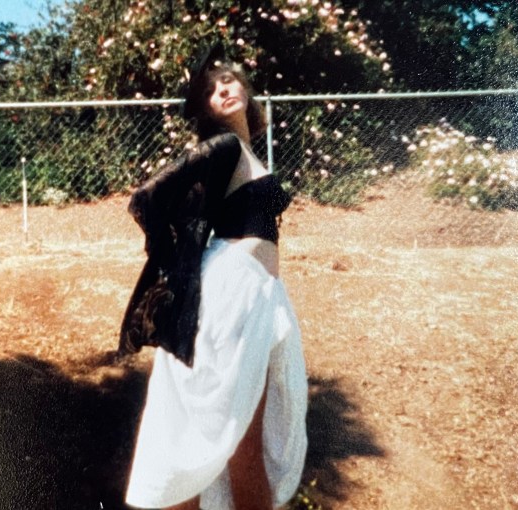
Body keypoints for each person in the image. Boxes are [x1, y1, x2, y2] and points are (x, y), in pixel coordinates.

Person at [119, 46, 308, 510]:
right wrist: (179, 257)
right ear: (206, 109)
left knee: (245, 441)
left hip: (260, 295)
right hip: (231, 293)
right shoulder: (223, 147)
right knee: (224, 441)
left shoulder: (245, 149)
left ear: (245, 88)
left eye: (229, 80)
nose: (223, 89)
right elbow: (146, 198)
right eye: (211, 90)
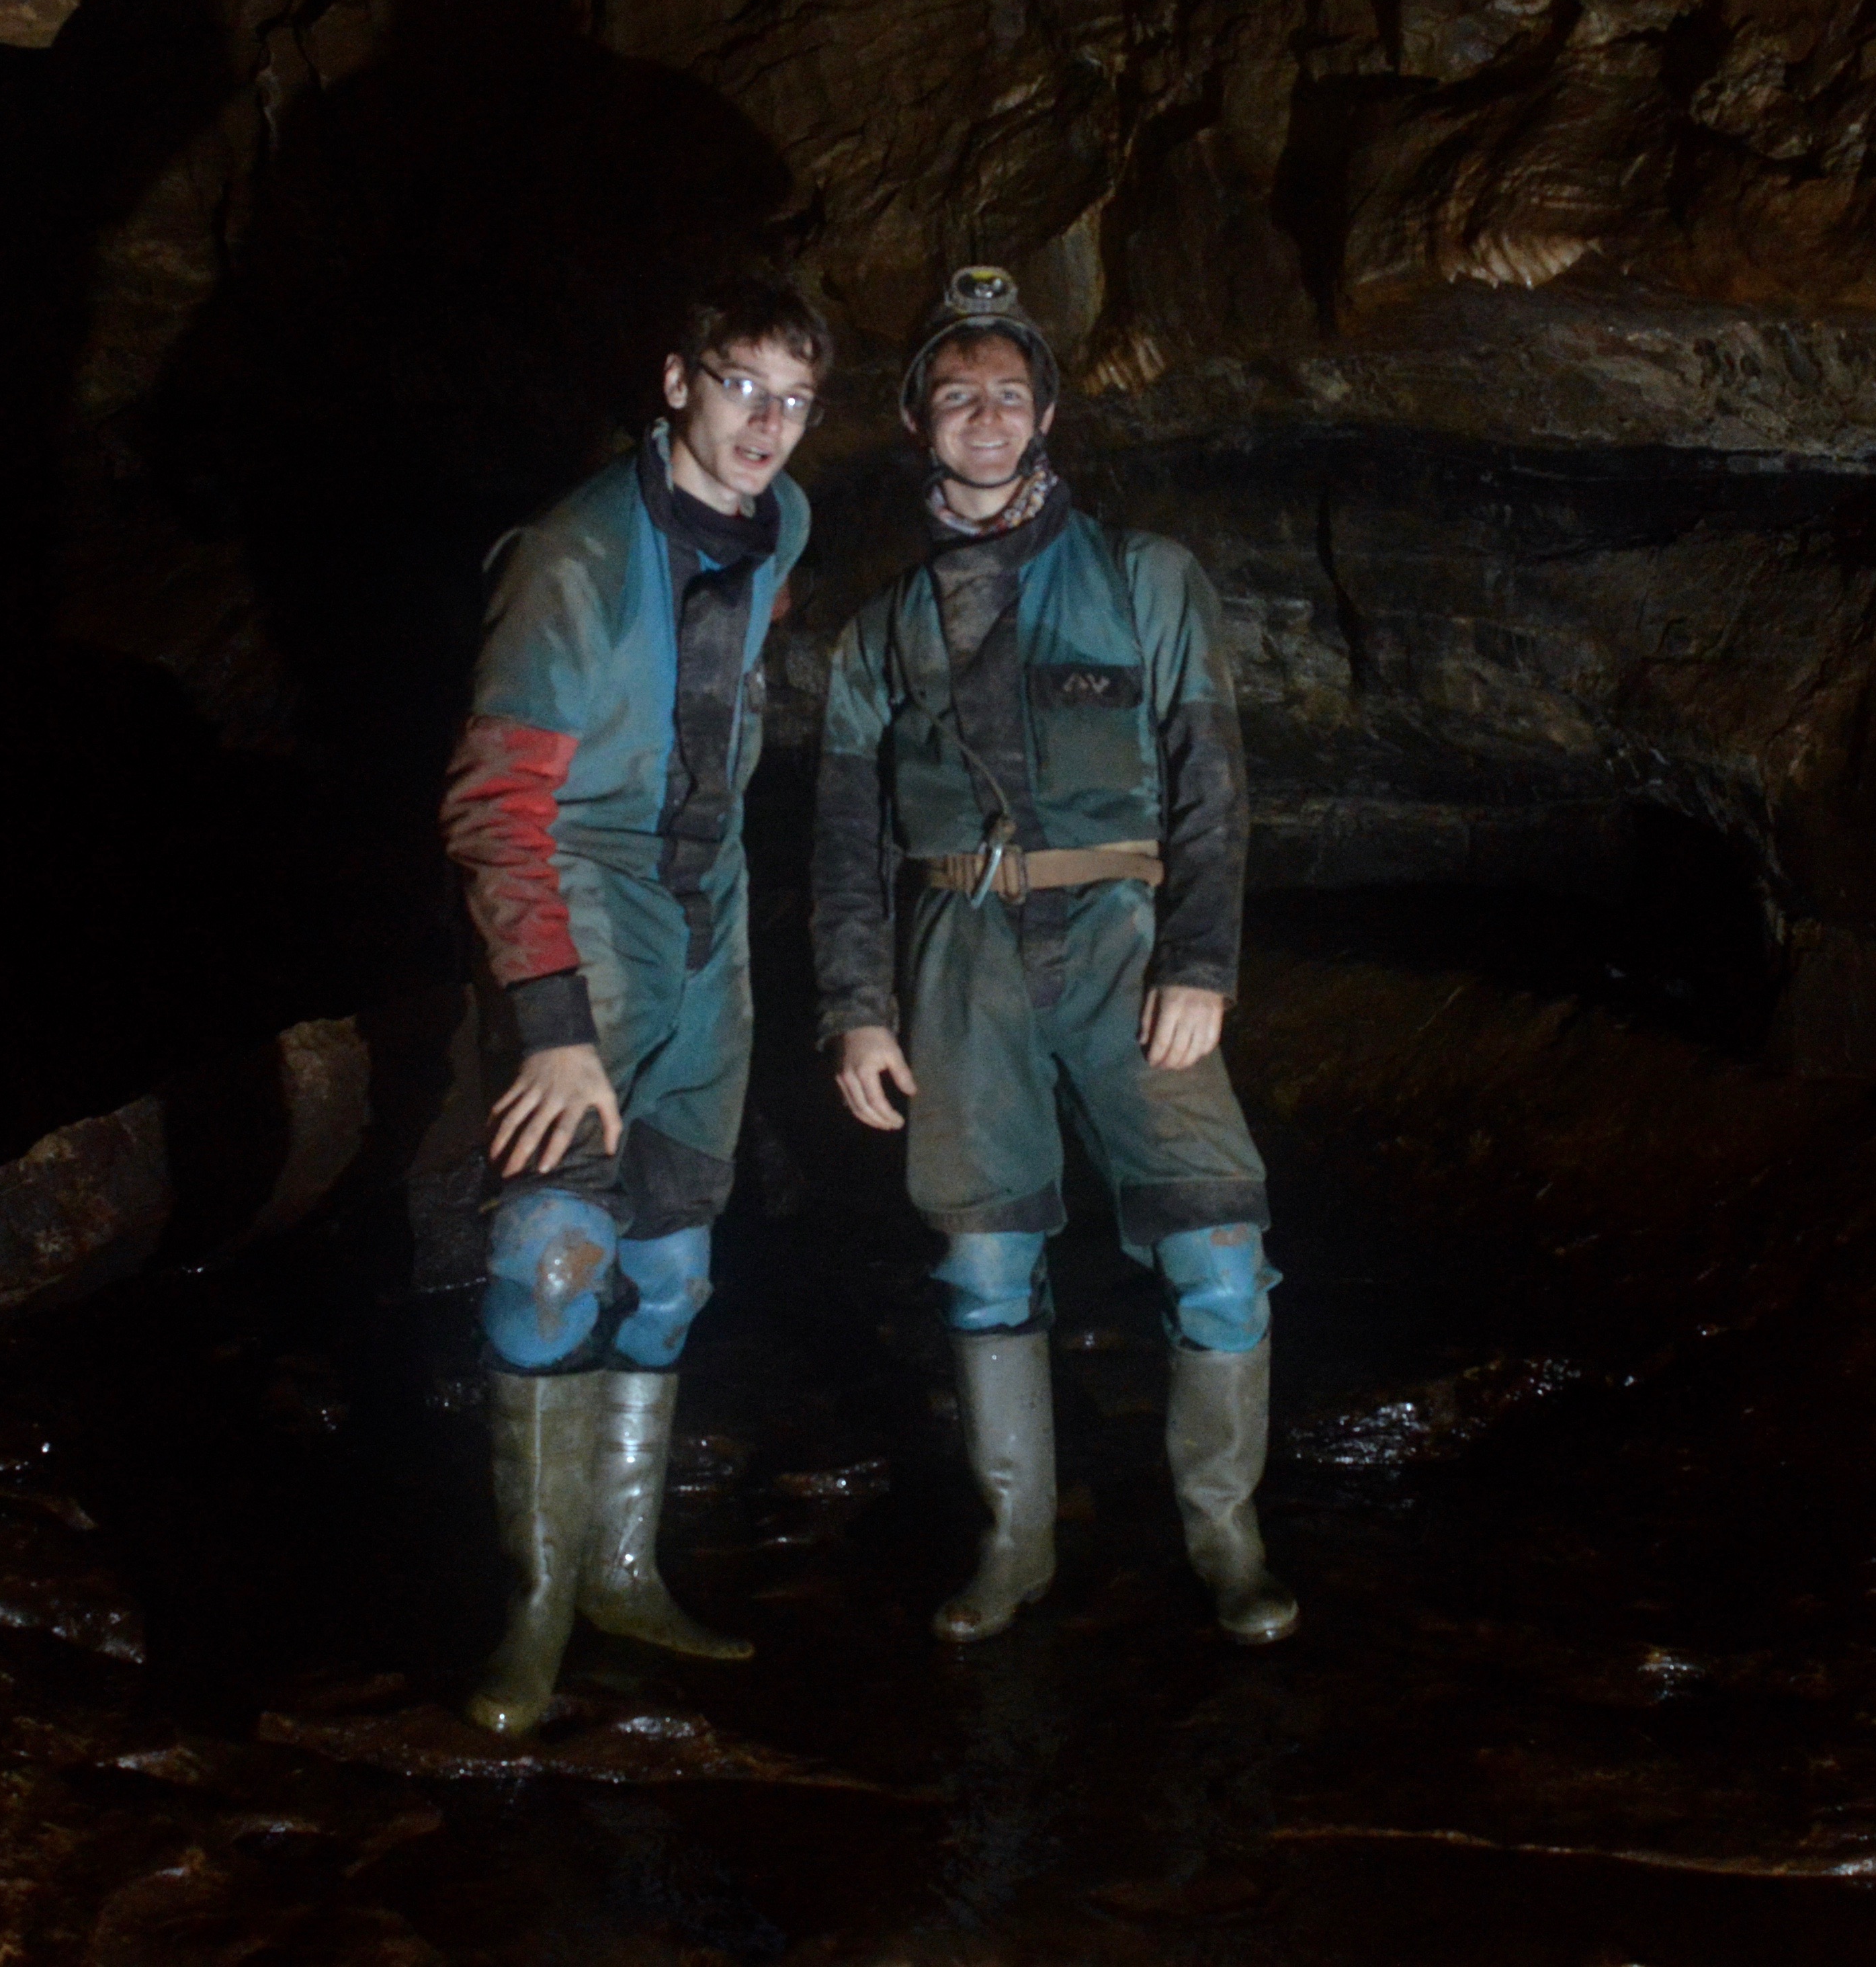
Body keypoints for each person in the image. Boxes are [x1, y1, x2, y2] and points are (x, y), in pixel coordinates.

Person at [810, 265, 1296, 1646]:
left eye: (1008, 394)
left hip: (1123, 945)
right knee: (984, 1262)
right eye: (957, 395)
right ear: (918, 420)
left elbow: (1212, 779)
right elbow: (844, 836)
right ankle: (1015, 1545)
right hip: (956, 954)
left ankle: (1226, 1539)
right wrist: (855, 1009)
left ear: (1046, 416)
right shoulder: (880, 630)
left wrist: (1201, 961)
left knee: (1218, 1246)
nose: (985, 416)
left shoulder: (1147, 578)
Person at [435, 281, 826, 1731]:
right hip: (583, 893)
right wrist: (548, 1020)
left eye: (796, 401)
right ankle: (532, 1612)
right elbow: (493, 803)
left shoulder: (784, 522)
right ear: (676, 382)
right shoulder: (574, 557)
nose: (766, 426)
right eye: (740, 387)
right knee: (553, 1253)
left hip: (707, 913)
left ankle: (621, 1571)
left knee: (670, 1266)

-.-.-

* **WHAT IS REQUIRED**:
Look above for the line containing "right hip: (583, 893)"; copy from it through the last line, exactly, and nothing more.

* **RESULT BELOW**:
right hip: (583, 893)
right wrist: (548, 1020)
left eye: (796, 401)
right ankle: (532, 1612)
right elbow: (493, 803)
left shoulder: (784, 522)
right ear: (676, 382)
right shoulder: (574, 557)
nose: (766, 426)
right eye: (740, 387)
right knee: (553, 1253)
left hip: (707, 913)
left ankle: (621, 1571)
left knee: (670, 1266)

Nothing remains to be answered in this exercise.